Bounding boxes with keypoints

------------------------------------------------

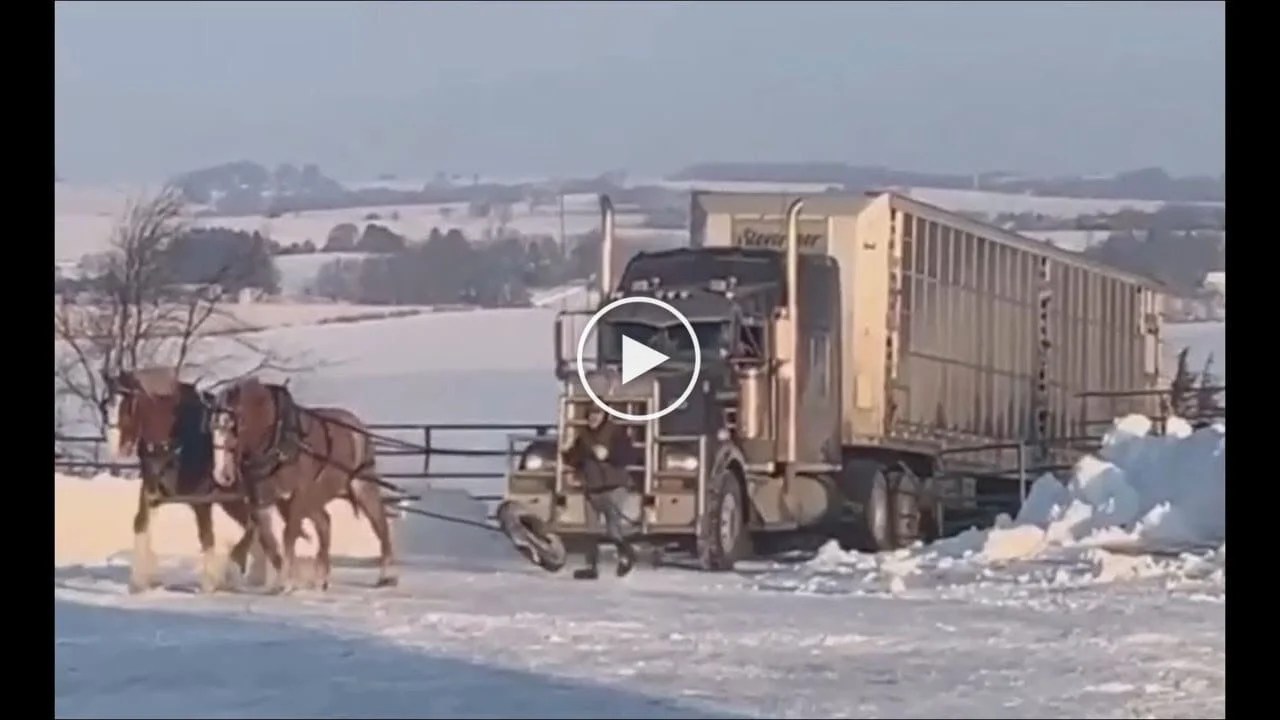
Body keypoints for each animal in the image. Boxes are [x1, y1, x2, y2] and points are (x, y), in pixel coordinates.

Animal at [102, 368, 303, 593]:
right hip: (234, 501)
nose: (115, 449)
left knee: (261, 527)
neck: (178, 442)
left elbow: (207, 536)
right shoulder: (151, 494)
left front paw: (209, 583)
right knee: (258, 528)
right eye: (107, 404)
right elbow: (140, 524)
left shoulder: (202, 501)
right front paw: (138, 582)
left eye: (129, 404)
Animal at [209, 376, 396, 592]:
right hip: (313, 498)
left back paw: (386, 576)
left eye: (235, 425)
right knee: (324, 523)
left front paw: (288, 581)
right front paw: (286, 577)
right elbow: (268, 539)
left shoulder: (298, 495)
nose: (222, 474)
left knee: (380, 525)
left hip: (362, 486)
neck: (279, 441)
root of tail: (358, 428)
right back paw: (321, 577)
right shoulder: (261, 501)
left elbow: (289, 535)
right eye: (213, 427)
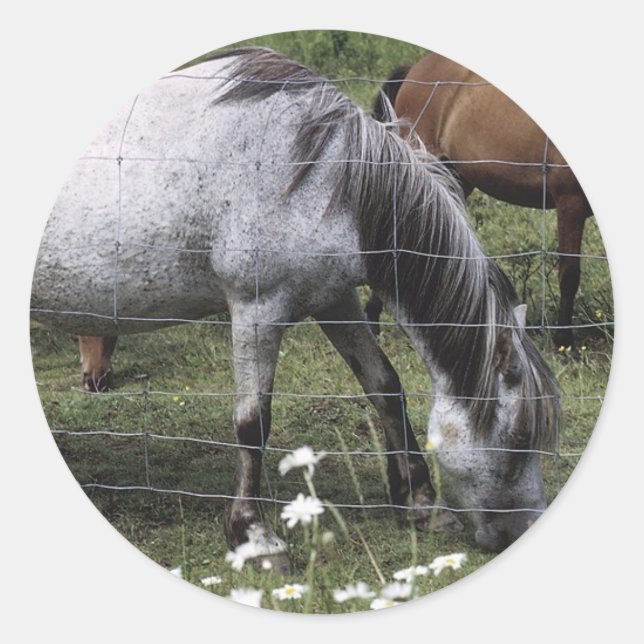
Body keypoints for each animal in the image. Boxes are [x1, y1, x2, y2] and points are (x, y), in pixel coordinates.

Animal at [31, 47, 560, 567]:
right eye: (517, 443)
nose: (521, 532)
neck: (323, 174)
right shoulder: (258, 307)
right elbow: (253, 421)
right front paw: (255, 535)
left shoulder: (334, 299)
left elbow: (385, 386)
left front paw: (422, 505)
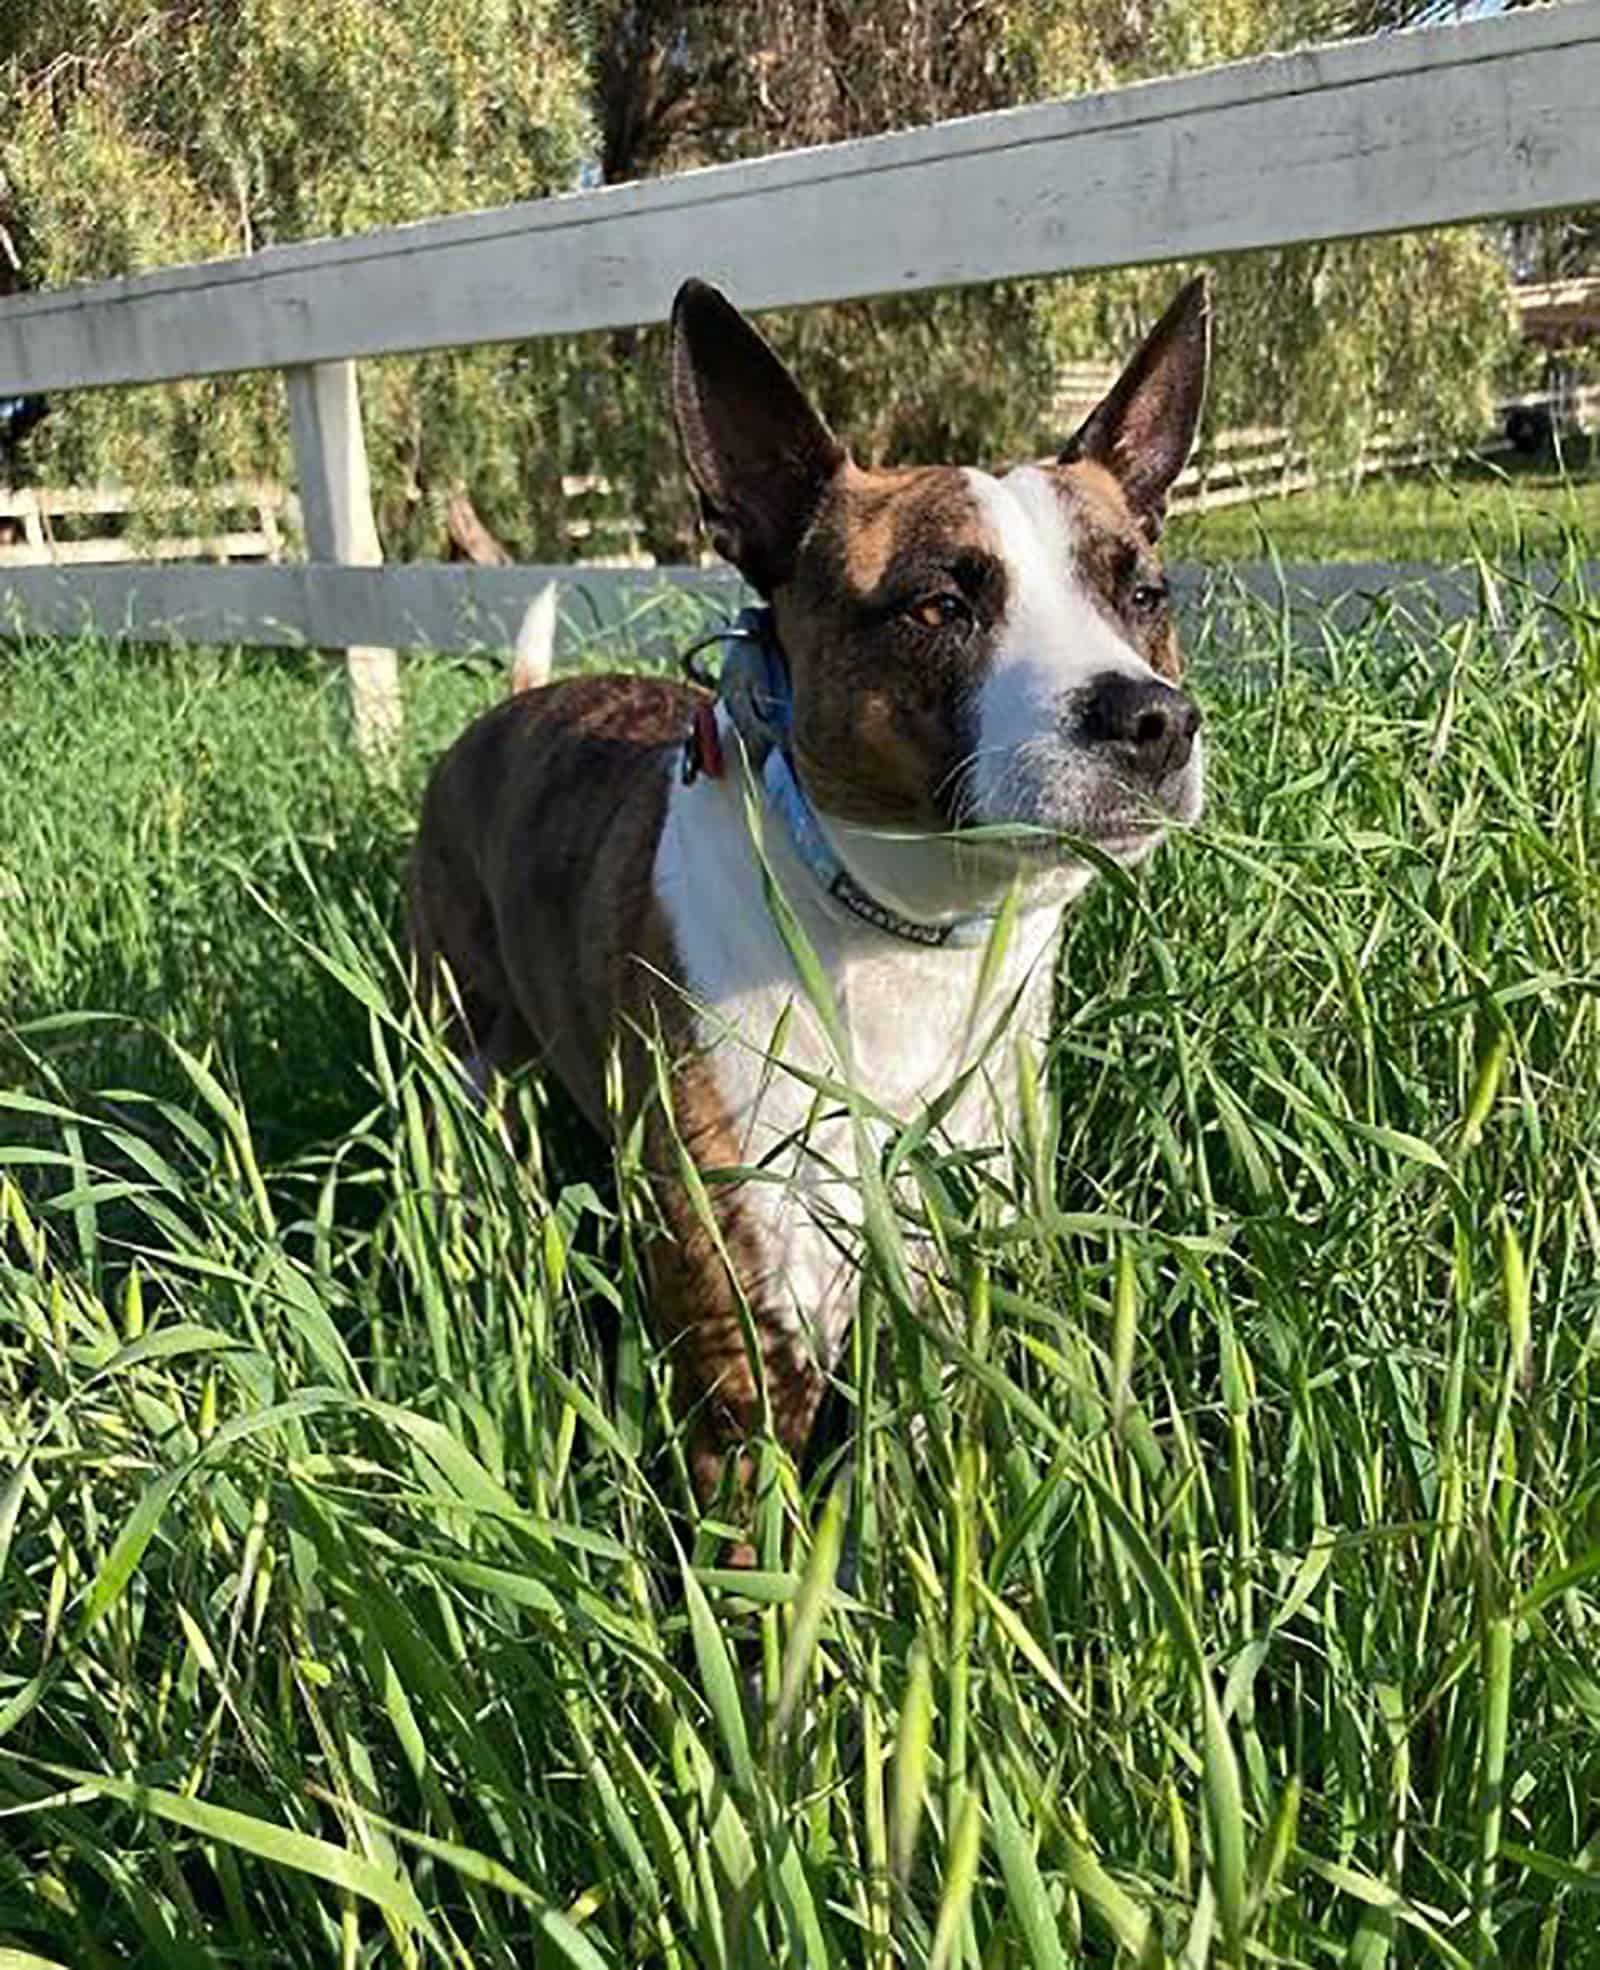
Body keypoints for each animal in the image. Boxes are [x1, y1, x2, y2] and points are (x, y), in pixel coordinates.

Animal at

------------------------------------------------

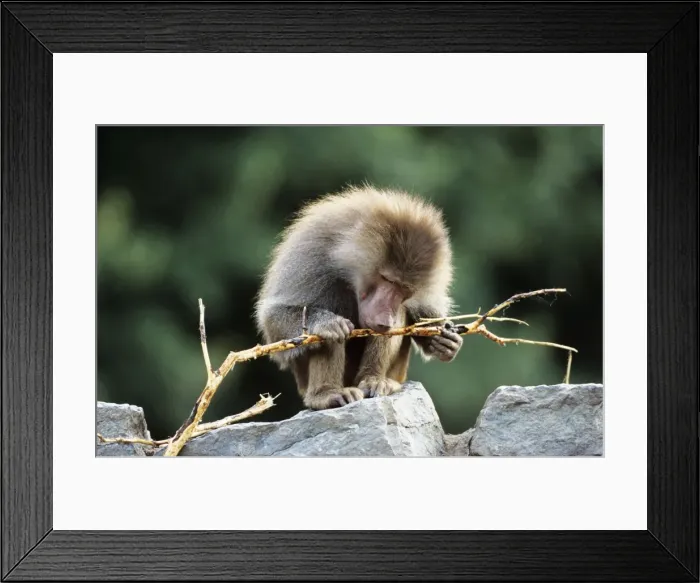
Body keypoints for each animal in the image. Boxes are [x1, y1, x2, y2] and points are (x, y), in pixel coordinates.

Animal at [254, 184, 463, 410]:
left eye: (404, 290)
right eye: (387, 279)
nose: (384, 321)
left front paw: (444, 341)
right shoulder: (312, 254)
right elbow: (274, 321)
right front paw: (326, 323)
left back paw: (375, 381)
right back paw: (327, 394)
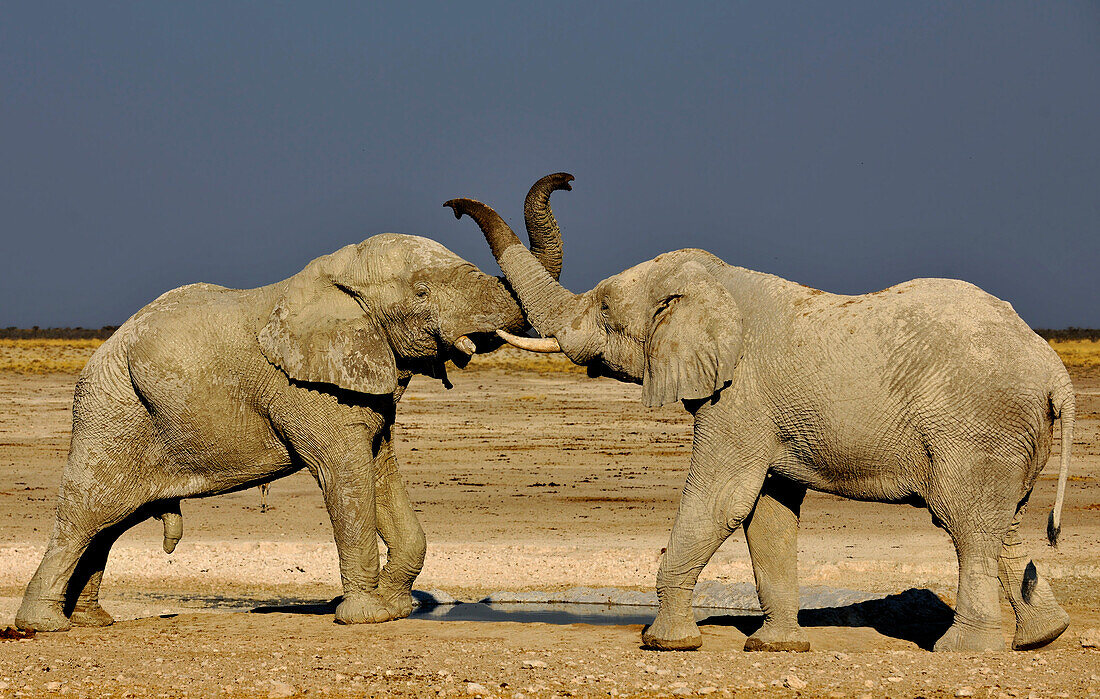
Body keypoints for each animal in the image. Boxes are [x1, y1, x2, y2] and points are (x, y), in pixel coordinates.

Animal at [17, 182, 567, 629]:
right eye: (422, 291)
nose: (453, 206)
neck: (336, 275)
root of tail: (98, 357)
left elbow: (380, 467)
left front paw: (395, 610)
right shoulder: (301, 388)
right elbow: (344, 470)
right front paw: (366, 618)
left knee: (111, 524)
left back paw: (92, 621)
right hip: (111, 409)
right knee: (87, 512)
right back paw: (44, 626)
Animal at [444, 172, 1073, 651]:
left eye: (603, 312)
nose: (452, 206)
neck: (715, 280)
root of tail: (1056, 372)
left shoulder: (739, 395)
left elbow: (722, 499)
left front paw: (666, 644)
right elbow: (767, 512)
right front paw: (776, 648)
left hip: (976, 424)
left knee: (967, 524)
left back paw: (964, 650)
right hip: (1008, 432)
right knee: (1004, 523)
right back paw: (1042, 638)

------------------------------------------------

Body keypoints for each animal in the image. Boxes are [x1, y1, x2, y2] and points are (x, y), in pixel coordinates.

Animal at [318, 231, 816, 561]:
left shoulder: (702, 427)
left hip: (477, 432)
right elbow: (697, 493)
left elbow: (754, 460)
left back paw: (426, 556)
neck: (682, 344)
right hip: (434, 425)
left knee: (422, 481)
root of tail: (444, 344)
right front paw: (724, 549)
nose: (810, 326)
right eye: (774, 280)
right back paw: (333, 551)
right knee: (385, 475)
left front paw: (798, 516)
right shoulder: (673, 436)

------------------------------------------------

▶ EXERCISE INSTRUCTIONS: Gather up every line in the data above that contains the word "back", copying each one.

▶ RESPONSE TO THIS TASK:
left back paw: (386, 576)
right back paw: (321, 577)
left back paw: (375, 381)
right back paw: (327, 394)
left back paw: (92, 621)
right back paw: (44, 626)
left back paw: (964, 650)
right back paw: (1042, 638)
left back paw: (426, 556)
right back paw: (333, 551)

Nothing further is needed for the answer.